By Emily Clement
Playing at: The Second City’s e.t.c. stage at 1618 N. Wells in Old Town. Showtimes are Thursdays at 8 p.m., Fridays and Saturdays at 8 and 11 p.m., and Sundays at 7 p.m. www.SecondCity.com
Basic storyline: As with most sketch comedy shows, there is no overarching plot in Fantastic Super Great Nation Numero Uno. Rather, the common thread running throughout the performance is an examination of the many ways we are different from each other. Instead of exploiting those differences to divide Americans, as many politicians routinely try to do, the show — directed by Ryan Bernier and written by the cast — points to these differences as a strength and, more pertinently, as a source of comedy.
The show has less improvisation than most Second City shows — only a short bit in the middle of the first act. While the improv was missed by yours truly, the crowd was still laughing from start to finish.
Sporting matching oversized plaid jackets, the brothers spouted off a cornucopia of birth control options they are hawking — some legit and some of dubious efficacy.
What stood out: In a hyper-political time, I was surprised to find myself laughing hardest at the non-political sketches. A Wild West bit with new cast members Andrew Knox, Jasbir Vazquez and Alan Linic had actual tears running down my face.
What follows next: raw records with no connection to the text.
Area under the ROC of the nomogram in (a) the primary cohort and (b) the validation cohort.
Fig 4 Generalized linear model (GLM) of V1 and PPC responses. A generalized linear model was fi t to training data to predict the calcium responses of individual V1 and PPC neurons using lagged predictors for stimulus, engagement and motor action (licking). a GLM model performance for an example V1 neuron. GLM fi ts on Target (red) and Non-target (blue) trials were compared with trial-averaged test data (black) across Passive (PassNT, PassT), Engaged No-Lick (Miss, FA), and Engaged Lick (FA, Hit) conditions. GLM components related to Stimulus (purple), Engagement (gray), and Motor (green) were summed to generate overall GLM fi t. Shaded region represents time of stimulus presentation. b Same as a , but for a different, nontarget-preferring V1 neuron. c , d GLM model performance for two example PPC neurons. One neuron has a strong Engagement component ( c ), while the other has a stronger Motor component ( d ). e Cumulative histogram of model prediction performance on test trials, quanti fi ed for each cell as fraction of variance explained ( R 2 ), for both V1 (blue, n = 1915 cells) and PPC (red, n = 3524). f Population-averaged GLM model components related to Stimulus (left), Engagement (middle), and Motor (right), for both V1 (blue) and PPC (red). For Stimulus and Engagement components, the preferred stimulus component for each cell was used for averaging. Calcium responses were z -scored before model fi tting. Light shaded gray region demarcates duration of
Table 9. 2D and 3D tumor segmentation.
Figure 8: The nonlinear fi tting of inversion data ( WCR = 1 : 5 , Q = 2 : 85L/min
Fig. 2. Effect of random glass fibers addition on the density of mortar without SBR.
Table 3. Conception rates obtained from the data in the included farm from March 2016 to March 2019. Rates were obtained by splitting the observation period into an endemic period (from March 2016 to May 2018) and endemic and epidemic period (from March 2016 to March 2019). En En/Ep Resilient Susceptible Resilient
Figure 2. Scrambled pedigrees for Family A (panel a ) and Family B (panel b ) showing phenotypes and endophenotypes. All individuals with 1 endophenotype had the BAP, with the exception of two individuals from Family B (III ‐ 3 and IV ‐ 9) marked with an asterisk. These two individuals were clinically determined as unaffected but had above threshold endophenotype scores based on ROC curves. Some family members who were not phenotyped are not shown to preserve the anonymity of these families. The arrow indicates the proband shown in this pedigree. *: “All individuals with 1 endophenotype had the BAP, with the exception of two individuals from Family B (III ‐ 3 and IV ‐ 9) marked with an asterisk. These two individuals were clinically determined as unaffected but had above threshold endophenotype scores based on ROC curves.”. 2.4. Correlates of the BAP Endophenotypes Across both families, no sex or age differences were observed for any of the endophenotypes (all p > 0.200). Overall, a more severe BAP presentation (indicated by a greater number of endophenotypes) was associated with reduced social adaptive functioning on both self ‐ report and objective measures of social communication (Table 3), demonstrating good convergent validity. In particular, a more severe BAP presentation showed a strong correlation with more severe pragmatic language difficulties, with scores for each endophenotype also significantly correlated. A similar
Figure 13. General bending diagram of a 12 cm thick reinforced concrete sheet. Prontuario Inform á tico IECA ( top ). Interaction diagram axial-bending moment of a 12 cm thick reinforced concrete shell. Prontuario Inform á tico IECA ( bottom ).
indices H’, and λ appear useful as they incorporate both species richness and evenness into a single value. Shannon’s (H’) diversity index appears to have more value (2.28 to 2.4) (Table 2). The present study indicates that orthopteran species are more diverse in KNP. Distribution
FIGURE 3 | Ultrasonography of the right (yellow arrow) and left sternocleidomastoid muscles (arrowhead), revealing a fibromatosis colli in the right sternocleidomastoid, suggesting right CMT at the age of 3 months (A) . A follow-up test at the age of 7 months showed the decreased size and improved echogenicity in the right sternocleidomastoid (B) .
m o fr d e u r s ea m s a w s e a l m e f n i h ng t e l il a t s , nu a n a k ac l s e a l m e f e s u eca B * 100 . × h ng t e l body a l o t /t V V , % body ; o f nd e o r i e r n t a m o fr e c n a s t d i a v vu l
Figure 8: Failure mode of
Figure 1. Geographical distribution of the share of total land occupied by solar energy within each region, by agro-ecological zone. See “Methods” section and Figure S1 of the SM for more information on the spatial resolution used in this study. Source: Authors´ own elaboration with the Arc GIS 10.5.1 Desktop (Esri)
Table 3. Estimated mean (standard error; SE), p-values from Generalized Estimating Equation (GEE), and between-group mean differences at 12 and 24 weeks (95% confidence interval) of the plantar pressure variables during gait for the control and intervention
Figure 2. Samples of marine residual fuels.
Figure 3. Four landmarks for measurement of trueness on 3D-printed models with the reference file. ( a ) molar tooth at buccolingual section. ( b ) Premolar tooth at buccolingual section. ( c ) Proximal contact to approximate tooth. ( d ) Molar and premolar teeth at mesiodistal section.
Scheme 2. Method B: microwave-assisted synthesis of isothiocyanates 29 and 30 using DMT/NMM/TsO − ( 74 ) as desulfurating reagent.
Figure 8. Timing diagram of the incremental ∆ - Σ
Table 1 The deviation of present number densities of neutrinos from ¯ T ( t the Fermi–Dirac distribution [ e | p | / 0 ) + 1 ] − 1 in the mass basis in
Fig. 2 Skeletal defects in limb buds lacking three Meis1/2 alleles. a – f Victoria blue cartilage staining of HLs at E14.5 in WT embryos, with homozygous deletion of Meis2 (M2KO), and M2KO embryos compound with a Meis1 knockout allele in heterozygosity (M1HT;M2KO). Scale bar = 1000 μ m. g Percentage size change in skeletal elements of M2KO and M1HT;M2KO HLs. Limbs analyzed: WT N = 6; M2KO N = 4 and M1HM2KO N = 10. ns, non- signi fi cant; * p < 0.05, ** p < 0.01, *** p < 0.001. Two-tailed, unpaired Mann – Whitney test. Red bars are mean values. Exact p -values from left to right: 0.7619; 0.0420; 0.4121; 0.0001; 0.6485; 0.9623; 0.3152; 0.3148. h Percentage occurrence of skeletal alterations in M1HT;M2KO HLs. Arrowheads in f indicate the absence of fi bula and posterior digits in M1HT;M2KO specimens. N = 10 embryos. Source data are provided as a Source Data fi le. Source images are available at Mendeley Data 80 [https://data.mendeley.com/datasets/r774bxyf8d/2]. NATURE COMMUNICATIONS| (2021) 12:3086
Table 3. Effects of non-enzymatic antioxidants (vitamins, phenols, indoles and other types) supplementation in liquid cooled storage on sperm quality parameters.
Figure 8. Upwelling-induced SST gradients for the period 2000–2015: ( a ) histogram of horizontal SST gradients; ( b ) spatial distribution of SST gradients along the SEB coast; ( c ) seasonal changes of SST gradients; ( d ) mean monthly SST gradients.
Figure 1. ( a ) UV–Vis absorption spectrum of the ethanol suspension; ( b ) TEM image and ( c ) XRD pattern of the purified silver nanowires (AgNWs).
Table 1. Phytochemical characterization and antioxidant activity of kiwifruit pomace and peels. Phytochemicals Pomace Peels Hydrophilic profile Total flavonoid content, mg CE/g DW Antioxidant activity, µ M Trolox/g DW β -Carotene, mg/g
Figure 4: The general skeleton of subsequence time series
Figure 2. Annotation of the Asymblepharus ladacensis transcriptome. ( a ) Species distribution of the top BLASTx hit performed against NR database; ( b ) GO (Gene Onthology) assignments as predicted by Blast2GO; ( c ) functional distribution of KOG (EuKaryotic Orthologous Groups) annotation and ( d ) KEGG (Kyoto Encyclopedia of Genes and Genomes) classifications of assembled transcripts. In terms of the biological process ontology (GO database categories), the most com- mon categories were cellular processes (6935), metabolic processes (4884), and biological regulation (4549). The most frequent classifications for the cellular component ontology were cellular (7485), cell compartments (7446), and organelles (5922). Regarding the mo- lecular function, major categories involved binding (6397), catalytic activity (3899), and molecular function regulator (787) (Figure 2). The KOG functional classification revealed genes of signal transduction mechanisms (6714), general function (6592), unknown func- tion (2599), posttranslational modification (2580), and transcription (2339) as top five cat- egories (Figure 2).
Who knew that grown men dressed as cowboys, twirling around the stage, was the peak of physical comedy?
Immediately following that sketch, my roommate and I were ugly laughing at the Beluga Brothers’ Birth Control Blowout, starring Julie Marchiano, Sayjal Joshi and two very large mustaches. Sporting matching oversized plaid jackets, the brothers spouted off a cornucopia of birth control options they are hawking — some legit and some of dubious efficacy. (Okay, this one was a little political, but it was mostly just hilarious.)
Final thoughts: Fantastic Super Great Nation Numero Uno certainly lives up to the Second City’s sterling reputation as Chicago’s most renowned comedy club. It’s a blend of silliness, sweetness and spot-on political observations.
The material does not take particularly pointed aim at today’s political currents, but maybe it’s better to create — and poke fun at — characters that the audience members can recognize in themselves. In any case, it’s the kind of show that, as my roommate put it, you just want to re-watch as soon as it’s over.